Désignez un responsable pour cette insuffisance. Ce n’est certainement pas le sélectionneur qui en est à blâmer. En équipe nationale, à tous niveaux, l’accent est mis sur le travail collectif : les défenses, les reconversions selon le jeu de l’adversaire, les combinaisons pour déverrouiller une défense hermétique, la variation des tirs, les placements et les offensives à deux ou à trois, etc.
La condition physique est une responsabilité des clubs, étant donné qu’une préparation ne se construit pas en quinze jours ou en un mois. Elle débute par la préparation estivale et se poursuit tout au long de l’année avec les compétitions. En sélection, on l’entretient selon les besoins, et elle est souvent individuelle.
Une compétition de jeunes à améliorer
Nos compétitions de jeunes n’offrent pas le cadre nécessaire pour acquérir l’endurance essentielle à l’imposition d’un rythme de jeu et à l’espoir de changer le cours des matchs. C’est pourquoi nos jeunes ont subi et ont été incapables de réagir. Laissons le staff technique en tirer des conclusions et rappelons que c’est un point à examiner par le futur bureau fédéral de la FTHB.
Étant donné que ces jeunes ont des objectifs internationaux, il est nécessaire de « professionnaliser » leur préparation en leur assurant une structure adaptée à ce qu’on exige d’eux, donc plus intense au niveau de leurs clubs respectifs. C’est pourquoi la direction technique actuelle serait bien inspirée d’élaborer un calendrier qui pourrait, par exemple, être jumelé avec celui des seniors. Le niveau en résulterait sûrement amélioré car, avec le prestige, les clubs seraient incités à mobiliser plus de ressources pour ces jeunes. Faire jouer les jeunes en lever de rideau ne serait pas déconseillé. Ces jeunes ont besoin de ressentir la pression et de vivre l’intensité des matchs à enjeu élevé.
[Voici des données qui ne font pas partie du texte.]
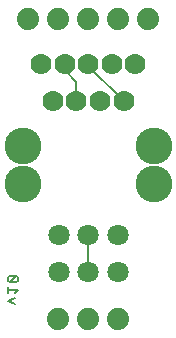
<source format=gbr>
G04 EAGLE Gerber RS-274X export*
G75*
%MOMM*%
%FSLAX34Y34*%
%LPD*%
%INBottom Copper*%
%IPPOS*%
%AMOC8*
5,1,8,0,0,1.08239X$1,22.5*%
G01*
%ADD10C,0.203200*%
%ADD11C,1.800000*%
%ADD12C,1.778000*%
%ADD13C,3.116000*%
%ADD14C,1.879600*%


D10*
X14059Y25083D02*
X8636Y27795D01*
X14059Y30507D01*
X14059Y34438D02*
X16771Y37150D01*
X8636Y37150D01*
X8636Y34438D02*
X8636Y39862D01*
X9992Y43794D02*
X15415Y43794D01*
X16771Y45149D01*
X16771Y47861D01*
X15415Y49217D01*
X9992Y49217D01*
X8636Y47861D01*
X8636Y45149D01*
X9992Y43794D01*
X15415Y49217D01*
D11*
X51200Y83750D03*
X76200Y83750D03*
X101200Y83750D03*
D12*
X76200Y228750D03*
X56200Y228750D03*
D13*
X20700Y158750D03*
X131700Y158750D03*
D12*
X96200Y228750D03*
X36200Y228750D03*
X116200Y228750D03*
D11*
X101200Y52000D03*
X76200Y52000D03*
X51200Y52000D03*
D12*
X66200Y197000D03*
X86200Y197000D03*
D13*
X131700Y127000D03*
X20700Y127000D03*
D12*
X46200Y197000D03*
X106200Y197000D03*
D14*
X50800Y12700D03*
X76200Y12700D03*
X101600Y12700D03*
X127000Y266700D03*
X101600Y266700D03*
X76200Y266700D03*
X50800Y266700D03*
X25400Y266700D03*
D10*
X76200Y83750D02*
X76200Y52000D01*
X66200Y197000D02*
X66200Y213200D01*
X56200Y223200D01*
X56200Y228750D01*
X76200Y227000D02*
X106200Y197000D01*
X76200Y227000D02*
X76200Y228750D01*
M02*

</source>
Notre manière actuelle de préparer les sélections jeunes ne parvient pas à leur faire franchir un cap qui demeure en deçà de ce qui est nécessaire pour affronter des équipes étrangères, qui disputent des matchs plus intenses et à une fréquence rapprochée, tout en ayant établi leur territoire. Les « stages de préparation » sont tout simplement insuffisants, et il serait crucial de trouver d’autres alternatives que ces rassemblements, permettant seulement aux joueurs convoqués de faire connaissance.